- **ACTIVITY**
Only one stretch of the data below is wanted: the lines starting at the one with "was personally present" and ending at the one with "times—sold to Scovill", both included, given again exactly.

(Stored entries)
# # # # # # #
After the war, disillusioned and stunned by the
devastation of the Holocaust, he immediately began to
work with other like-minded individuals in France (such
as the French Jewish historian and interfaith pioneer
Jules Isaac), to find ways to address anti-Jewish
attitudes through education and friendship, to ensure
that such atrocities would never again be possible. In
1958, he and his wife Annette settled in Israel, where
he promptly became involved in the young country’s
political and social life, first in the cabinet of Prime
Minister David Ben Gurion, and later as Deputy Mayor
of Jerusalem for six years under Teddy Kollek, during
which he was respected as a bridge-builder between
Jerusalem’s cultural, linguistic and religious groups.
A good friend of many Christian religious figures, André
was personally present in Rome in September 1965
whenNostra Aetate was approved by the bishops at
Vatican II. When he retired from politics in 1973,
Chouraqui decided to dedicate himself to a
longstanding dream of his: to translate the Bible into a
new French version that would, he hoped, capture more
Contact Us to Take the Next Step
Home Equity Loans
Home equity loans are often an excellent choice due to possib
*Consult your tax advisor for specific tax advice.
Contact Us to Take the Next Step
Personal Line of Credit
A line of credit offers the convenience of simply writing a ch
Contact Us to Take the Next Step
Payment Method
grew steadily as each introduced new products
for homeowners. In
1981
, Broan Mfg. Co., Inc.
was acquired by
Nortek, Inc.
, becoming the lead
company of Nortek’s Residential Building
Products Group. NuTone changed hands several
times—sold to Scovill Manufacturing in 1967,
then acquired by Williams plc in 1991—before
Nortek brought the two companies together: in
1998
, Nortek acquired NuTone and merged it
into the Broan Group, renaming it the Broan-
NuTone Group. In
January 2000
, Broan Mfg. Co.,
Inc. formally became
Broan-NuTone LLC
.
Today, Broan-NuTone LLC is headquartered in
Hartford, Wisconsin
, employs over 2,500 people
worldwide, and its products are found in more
# # # # # # #
- **WRITTEN SOLUTION**
was personally present in Rome in September 1965
whenNostra Aetate was approved by the bishops at
Vatican II. When he retired from politics in 1973,
Chouraqui decided to dedicate himself to a
longstanding dream of his: to translate the Bible into a
new French version that would, he hoped, capture more
Contact Us to Take the Next Step
Home Equity Loans
Home equity loans are often an excellent choice due to possib
*Consult your tax advisor for specific tax advice.
Contact Us to Take the Next Step
Personal Line of Credit
A line of credit offers the convenience of simply writing a ch
Contact Us to Take the Next Step
Payment Method
grew steadily as each introduced new products
for homeowners. In
1981
, Broan Mfg. Co., Inc.
was acquired by
Nortek, Inc.
, becoming the lead
company of Nortek’s Residential Building
Products Group. NuTone changed hands several
times—sold to Scovill Manufacturing in 1967,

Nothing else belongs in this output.